---- MATERIALS PROVIDED

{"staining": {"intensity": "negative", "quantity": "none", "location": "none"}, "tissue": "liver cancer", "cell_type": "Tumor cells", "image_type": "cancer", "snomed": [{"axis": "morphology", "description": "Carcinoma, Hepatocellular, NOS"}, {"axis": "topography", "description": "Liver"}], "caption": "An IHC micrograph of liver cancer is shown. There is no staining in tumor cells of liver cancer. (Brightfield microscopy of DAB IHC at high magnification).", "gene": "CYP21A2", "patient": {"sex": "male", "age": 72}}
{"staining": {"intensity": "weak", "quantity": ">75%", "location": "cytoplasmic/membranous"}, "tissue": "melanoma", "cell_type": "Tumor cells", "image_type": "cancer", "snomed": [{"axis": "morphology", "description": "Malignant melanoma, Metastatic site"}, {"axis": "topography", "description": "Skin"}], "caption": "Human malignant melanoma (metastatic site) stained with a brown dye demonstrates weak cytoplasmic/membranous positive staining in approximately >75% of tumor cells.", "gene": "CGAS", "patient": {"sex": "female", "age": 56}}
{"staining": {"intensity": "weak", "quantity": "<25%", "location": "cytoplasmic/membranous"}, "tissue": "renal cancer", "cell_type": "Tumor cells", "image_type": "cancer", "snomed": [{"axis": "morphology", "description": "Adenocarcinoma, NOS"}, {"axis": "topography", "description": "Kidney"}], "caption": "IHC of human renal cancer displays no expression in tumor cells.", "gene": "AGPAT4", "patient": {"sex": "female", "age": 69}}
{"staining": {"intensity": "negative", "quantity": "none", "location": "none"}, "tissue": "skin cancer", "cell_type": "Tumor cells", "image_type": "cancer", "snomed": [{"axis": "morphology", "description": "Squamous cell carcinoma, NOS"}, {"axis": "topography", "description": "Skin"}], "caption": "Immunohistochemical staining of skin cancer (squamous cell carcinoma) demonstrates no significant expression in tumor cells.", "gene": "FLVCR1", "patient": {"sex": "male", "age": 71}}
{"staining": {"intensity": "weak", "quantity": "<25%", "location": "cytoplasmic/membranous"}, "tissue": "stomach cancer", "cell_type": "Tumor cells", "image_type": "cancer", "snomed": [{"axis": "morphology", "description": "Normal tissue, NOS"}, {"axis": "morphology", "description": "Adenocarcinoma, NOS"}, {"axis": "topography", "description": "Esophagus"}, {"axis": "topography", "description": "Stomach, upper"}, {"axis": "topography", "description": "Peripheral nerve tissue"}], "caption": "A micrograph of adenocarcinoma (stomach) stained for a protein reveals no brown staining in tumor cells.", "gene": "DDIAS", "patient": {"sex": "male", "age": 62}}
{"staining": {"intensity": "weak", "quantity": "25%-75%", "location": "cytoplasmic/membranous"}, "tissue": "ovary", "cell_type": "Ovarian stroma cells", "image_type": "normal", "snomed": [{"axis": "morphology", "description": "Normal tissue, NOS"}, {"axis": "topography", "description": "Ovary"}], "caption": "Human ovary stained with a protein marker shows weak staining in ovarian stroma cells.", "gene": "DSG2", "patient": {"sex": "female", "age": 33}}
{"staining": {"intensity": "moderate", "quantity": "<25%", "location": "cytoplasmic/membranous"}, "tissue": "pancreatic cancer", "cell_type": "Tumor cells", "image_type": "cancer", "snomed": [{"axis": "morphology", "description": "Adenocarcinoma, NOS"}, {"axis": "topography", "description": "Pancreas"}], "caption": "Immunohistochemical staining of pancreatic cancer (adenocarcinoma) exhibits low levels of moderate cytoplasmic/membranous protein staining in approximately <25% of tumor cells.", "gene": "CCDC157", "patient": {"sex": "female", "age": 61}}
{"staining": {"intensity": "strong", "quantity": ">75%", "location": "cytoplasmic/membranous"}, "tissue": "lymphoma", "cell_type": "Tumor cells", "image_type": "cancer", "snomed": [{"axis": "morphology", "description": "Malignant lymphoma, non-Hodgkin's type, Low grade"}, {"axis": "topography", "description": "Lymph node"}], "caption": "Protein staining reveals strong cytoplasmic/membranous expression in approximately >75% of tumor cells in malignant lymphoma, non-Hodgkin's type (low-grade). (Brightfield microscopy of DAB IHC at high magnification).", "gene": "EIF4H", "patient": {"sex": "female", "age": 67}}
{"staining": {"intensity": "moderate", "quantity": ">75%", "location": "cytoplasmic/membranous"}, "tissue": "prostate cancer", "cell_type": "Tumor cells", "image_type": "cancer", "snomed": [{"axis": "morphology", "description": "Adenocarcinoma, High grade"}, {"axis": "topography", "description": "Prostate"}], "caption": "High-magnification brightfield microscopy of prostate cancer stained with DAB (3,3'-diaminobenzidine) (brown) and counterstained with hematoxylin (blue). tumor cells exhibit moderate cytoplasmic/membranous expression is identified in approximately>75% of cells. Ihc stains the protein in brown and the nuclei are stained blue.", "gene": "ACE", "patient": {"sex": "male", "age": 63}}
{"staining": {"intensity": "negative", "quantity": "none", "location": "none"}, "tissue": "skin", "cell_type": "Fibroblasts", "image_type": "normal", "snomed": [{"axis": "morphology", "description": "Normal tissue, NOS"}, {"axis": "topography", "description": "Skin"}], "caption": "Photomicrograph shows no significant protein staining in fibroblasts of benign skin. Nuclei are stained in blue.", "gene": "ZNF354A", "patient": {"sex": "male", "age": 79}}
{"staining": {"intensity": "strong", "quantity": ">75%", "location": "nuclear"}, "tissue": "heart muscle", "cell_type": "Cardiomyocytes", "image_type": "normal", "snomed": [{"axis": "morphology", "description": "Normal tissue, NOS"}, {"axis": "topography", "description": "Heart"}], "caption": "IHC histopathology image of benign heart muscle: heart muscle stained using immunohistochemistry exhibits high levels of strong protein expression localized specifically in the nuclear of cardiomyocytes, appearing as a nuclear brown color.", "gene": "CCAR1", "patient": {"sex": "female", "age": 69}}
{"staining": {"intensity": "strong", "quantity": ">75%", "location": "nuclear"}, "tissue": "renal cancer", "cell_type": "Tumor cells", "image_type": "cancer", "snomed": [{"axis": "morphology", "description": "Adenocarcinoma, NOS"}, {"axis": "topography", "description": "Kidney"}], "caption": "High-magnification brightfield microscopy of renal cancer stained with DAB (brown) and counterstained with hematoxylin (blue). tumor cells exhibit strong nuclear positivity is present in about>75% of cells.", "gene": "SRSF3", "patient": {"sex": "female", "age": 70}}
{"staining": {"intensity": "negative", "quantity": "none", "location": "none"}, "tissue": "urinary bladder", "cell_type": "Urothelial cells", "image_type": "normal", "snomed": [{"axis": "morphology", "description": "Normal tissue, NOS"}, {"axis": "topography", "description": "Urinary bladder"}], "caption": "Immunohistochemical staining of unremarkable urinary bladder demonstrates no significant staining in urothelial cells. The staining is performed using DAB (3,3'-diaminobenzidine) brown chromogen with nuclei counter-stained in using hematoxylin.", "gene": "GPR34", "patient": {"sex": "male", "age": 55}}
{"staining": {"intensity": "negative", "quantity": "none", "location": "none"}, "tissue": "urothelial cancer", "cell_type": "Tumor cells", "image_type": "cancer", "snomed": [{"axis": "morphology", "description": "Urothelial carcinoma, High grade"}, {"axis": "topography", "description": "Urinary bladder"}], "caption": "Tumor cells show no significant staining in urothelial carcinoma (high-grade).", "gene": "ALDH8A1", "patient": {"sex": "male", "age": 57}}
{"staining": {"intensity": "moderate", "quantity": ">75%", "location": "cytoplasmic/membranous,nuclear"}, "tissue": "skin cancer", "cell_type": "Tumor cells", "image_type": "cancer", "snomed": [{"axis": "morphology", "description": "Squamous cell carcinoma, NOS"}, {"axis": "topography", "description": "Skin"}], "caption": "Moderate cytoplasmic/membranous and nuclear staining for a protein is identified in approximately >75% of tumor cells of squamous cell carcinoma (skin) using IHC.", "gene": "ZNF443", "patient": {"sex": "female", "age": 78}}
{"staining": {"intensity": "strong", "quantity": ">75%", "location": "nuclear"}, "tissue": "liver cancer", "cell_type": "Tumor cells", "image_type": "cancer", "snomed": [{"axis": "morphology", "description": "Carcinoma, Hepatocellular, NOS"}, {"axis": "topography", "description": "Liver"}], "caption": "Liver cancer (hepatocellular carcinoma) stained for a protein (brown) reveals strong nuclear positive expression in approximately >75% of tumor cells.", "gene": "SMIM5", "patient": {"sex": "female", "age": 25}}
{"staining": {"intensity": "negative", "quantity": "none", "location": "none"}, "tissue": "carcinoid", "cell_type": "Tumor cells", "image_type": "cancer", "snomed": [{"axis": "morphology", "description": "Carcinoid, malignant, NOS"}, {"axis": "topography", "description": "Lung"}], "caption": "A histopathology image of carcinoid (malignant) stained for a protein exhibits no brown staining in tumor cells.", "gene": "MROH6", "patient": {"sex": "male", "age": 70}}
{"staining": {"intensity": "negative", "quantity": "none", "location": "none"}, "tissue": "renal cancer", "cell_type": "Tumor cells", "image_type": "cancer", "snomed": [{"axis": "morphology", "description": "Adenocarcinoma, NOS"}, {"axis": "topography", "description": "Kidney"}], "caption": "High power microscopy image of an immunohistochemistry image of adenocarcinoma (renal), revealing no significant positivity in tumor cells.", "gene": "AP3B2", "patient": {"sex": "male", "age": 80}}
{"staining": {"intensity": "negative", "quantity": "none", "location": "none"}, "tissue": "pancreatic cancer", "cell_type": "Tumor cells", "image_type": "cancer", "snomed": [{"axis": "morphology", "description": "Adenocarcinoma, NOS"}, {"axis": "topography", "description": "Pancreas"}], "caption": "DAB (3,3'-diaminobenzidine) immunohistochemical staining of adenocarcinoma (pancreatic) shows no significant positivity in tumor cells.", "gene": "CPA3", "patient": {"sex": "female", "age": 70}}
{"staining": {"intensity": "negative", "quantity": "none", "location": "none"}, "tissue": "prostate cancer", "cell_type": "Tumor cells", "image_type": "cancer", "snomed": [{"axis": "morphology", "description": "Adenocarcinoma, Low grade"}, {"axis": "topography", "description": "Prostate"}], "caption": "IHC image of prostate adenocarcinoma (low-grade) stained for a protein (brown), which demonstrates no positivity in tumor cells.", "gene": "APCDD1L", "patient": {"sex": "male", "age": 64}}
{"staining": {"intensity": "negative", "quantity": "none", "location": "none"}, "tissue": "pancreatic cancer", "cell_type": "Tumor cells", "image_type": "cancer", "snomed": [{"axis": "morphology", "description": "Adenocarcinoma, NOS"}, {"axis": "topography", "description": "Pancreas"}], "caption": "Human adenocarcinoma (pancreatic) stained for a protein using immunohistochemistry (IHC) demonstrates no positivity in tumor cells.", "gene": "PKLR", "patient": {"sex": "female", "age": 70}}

--------

- TASK DIRECTIONS:
The required output is the set of lines from the first line of the data through the line that contains "of human renal", transcribed exactly.

- SOLUTION FOR THIS EXERCISE:
{"staining": {"intensity": "negative", "quantity": "none", "location": "none"}, "tissue": "liver cancer", "cell_type": "Tumor cells", "image_type": "cancer", "snomed": [{"axis": "morphology", "description": "Carcinoma, Hepatocellular, NOS"}, {"axis": "topography", "description": "Liver"}], "caption": "An IHC micrograph of liver cancer is shown. There is no staining in tumor cells of liver cancer. (Brightfield microscopy of DAB IHC at high magnification).", "gene": "CYP21A2", "patient": {"sex": "male", "age": 72}}
{"staining": {"intensity": "weak", "quantity": ">75%", "location": "cytoplasmic/membranous"}, "tissue": "melanoma", "cell_type": "Tumor cells", "image_type": "cancer", "snomed": [{"axis": "morphology", "description": "Malignant melanoma, Metastatic site"}, {"axis": "topography", "description": "Skin"}], "caption": "Human malignant melanoma (metastatic site) stained with a brown dye demonstrates weak cytoplasmic/membranous positive staining in approximately >75% of tumor cells.", "gene": "CGAS", "patient": {"sex": "female", "age": 56}}
{"staining": {"intensity": "weak", "quantity": "<25%", "location": "cytoplasmic/membranous"}, "tissue": "renal cancer", "cell_type": "Tumor cells", "image_type": "cancer", "snomed": [{"axis": "morphology", "description": "Adenocarcinoma, NOS"}, {"axis": "topography", "description": "Kidney"}], "caption": "IHC of human renal cancer displays no expression in tumor cells.", "gene": "AGPAT4", "patient": {"sex": "female", "age": 69}}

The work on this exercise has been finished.